■ **How to complete this task**
Retyping the records exactly, down to the last line, is the whole job.

■ **Records excerpted from a collection**
= Beginning of Section =
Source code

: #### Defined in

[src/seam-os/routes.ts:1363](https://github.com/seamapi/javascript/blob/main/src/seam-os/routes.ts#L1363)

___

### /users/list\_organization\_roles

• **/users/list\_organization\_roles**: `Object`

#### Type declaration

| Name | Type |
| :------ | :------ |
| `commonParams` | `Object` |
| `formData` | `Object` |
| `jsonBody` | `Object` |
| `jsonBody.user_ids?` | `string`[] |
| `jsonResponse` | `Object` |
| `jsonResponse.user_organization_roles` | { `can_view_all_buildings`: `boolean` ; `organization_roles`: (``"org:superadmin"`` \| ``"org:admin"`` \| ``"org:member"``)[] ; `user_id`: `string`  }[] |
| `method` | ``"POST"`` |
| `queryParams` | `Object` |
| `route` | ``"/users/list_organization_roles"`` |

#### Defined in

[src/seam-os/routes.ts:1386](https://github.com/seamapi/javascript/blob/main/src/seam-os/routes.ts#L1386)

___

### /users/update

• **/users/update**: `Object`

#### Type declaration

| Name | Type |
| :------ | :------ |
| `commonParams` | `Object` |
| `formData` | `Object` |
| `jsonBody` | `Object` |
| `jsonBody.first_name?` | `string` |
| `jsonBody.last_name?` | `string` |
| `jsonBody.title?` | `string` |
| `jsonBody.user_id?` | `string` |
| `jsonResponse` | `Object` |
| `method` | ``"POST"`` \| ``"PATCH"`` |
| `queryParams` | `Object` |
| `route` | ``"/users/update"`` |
= End of Section =
■ **Written response**
Source code

: #### Defined in

[src/seam-os/routes.ts:1363](https://github.com/seamapi/javascript/blob/main/src/seam-os/routes.ts#L1363)

___

### /users/list\_organization\_roles

• **/users/list\_organization\_roles**: `Object`

#### Type declaration

| Name | Type |
| :------ | :------ |
| `commonParams` | `Object` |
| `formData` | `Object` |
| `jsonBody` | `Object` |
| `jsonBody.user_ids?` | `string`[] |
| `jsonResponse` | `Object` |
| `jsonResponse.user_organization_roles` | { `can_view_all_buildings`: `boolean` ; `organization_roles`: (``"org:superadmin"`` \| ``"org:admin"`` \| ``"org:member"``)[] ; `user_id`: `string`  }[] |
| `method` | ``"POST"`` |
| `queryParams` | `Object` |
| `route` | ``"/users/list_organization_roles"`` |

#### Defined in

[src/seam-os/routes.ts:1386](https://github.com/seamapi/javascript/blob/main/src/seam-os/routes.ts#L1386)

___

### /users/update

• **/users/update**: `Object`

#### Type declaration

| Name | Type |
| :------ | :------ |
| `commonParams` | `Object` |
| `formData` | `Object` |
| `jsonBody` | `Object` |
| `jsonBody.first_name?` | `string` |
| `jsonBody.last_name?` | `string` |
| `jsonBody.title?` | `string` |
| `jsonBody.user_id?` | `string` |
| `jsonResponse` | `Object` |
| `method` | ``"POST"`` \| ``"PATCH"`` |
| `queryParams` | `Object` |
| `route` | ``"/users/update"`` |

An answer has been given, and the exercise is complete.